# Source text:
····················

KANABO Group has today announced the launch of a new online medical cannabis clinic for pain management, Treat It.
The service will be powered by Kanabo’s private telemedicine and online primary healthcare service provider The GP Service, which it acquired in a deal worth £14m this time last year.
Treat It’s launch marks the first significant implementation of the GP Service’s technology in the cannabis field, and represents the latest evolution of the LSE-listed company as it seeks to continue its focus on service.
Its CEO Avihu Tamir told BusinessCann: “For the first time we are becoming a technology company. We were a cannabis product company, and now we’re a technology company with a full medical ecosystem.”
Treat It
The Treat It service will be available to patients in the UK as of today, offering online access to a doctor ‘usually within less than 24 hours’.
Unlike the majority of medical cannabis clinics in the UK, Treat It is an online primary healthcare provider, and utilises the ‘backbone’ of the GP Service’s platform to give doctors instant access to patient’s medical records, enabling them to make a recommendation for treatment.
These treatments can be processed and delivered ‘usually within a week’ to The GP Service’s existing network of roughly 4000 pharmacies across the UK, with repeat prescriptions sent ‘the next day’.

····················

# Stored data:
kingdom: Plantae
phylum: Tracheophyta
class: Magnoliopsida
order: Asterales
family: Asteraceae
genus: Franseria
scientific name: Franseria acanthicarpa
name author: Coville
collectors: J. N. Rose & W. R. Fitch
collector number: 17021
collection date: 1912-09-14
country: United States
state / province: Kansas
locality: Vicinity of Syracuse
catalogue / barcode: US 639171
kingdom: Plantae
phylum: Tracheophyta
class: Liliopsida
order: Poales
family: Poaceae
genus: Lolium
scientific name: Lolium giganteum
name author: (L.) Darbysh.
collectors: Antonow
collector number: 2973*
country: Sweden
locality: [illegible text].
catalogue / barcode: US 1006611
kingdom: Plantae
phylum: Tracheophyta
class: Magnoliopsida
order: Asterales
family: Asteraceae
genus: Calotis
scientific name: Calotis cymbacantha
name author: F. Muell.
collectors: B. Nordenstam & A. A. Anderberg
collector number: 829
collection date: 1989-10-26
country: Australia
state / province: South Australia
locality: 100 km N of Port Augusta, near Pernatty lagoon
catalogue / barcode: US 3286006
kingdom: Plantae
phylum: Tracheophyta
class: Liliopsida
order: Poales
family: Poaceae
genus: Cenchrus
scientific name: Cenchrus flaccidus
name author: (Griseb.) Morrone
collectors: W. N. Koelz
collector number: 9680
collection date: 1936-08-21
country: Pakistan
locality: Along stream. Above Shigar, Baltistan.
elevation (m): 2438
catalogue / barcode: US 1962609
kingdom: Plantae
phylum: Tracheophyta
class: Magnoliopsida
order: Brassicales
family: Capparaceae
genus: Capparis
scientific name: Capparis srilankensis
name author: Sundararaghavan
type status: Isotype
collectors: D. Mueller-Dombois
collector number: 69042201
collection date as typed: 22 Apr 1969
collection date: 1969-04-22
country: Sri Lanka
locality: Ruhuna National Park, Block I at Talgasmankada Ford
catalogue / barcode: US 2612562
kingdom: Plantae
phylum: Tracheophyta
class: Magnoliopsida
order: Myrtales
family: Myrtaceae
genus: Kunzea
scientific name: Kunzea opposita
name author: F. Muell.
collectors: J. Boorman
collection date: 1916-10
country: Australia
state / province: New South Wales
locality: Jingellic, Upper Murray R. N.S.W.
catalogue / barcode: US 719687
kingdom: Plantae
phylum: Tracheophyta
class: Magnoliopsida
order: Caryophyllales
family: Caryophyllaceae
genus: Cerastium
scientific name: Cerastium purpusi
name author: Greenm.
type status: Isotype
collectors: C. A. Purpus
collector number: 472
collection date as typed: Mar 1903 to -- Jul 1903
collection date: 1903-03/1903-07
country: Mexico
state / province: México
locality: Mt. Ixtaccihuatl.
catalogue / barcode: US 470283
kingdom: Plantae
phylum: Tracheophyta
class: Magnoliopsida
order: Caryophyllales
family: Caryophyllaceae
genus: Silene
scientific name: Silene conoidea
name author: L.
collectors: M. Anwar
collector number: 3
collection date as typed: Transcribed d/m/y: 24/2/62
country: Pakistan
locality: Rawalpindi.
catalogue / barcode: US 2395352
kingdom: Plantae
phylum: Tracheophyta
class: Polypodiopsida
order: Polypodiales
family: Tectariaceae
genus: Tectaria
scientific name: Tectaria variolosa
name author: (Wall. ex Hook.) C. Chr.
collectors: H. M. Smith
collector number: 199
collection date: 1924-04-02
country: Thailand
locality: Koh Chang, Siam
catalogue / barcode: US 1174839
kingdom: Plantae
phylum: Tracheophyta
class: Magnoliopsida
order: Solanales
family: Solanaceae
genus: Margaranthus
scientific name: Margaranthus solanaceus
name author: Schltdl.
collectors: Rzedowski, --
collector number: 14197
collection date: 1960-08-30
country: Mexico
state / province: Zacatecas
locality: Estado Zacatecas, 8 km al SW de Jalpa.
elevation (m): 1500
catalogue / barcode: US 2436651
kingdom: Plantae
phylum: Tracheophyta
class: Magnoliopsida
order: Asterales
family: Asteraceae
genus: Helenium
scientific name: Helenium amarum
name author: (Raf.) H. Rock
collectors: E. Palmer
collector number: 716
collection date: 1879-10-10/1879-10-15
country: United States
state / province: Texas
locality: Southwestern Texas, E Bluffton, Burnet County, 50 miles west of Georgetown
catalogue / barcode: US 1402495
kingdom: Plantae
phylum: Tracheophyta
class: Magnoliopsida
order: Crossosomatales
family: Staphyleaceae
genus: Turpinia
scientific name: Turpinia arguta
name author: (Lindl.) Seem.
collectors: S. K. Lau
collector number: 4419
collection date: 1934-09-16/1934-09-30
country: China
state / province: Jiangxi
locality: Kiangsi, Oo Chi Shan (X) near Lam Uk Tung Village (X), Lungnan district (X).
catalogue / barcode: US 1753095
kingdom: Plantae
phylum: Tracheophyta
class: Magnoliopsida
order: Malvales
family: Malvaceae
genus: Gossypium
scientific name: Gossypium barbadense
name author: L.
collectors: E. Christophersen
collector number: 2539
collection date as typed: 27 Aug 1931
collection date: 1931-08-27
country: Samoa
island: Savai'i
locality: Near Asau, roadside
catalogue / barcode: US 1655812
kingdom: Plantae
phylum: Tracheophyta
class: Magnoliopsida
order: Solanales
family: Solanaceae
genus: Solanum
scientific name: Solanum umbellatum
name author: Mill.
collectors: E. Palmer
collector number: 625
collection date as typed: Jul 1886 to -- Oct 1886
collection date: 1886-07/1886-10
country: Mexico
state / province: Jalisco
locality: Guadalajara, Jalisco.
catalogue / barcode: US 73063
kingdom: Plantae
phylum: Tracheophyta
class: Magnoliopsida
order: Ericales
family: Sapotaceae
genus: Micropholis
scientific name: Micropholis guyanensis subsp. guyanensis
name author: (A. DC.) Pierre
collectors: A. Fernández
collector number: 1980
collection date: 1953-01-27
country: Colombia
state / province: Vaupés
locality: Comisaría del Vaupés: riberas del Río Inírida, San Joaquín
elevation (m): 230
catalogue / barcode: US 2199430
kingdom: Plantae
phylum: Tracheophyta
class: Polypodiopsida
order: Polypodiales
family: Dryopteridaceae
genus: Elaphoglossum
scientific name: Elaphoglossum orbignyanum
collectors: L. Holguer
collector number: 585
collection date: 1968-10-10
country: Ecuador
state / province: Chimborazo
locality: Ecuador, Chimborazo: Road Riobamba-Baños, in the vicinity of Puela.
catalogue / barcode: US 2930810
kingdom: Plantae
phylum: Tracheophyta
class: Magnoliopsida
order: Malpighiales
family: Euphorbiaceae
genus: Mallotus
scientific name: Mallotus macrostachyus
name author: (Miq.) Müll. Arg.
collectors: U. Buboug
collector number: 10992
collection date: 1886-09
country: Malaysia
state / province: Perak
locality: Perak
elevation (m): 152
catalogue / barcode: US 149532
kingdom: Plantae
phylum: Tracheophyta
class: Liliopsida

····················

# What to produce:
Give back the full article on the Treat It clinic launch, word for word. The rows play no part in the work.

# Your response:
KANABO Group has today announced the launch of a new online medical cannabis clinic for pain management, Treat It.
The service will be powered by Kanabo’s private telemedicine and online primary healthcare service provider The GP Service, which it acquired in a deal worth £14m this time last year.
Treat It’s launch marks the first significant implementation of the GP Service’s technology in the cannabis field, and represents the latest evolution of the LSE-listed company as it seeks to continue its focus on service.
Its CEO Avihu Tamir told BusinessCann: “For the first time we are becoming a technology company. We were a cannabis product company, and now we’re a technology company with a full medical ecosystem.”
Treat It
The Treat It service will be available to patients in the UK as of today, offering online access to a doctor ‘usually within less than 24 hours’.
Unlike the majority of medical cannabis clinics in the UK, Treat It is an online primary healthcare provider, and utilises the ‘backbone’ of the GP Service’s platform to give doctors instant access to patient’s medical records, enabling them to make a recommendation for treatment.
These treatments can be processed and delivered ‘usually within a week’ to The GP Service’s existing network of roughly 4000 pharmacies across the UK, with repeat prescriptions sent ‘the next day’.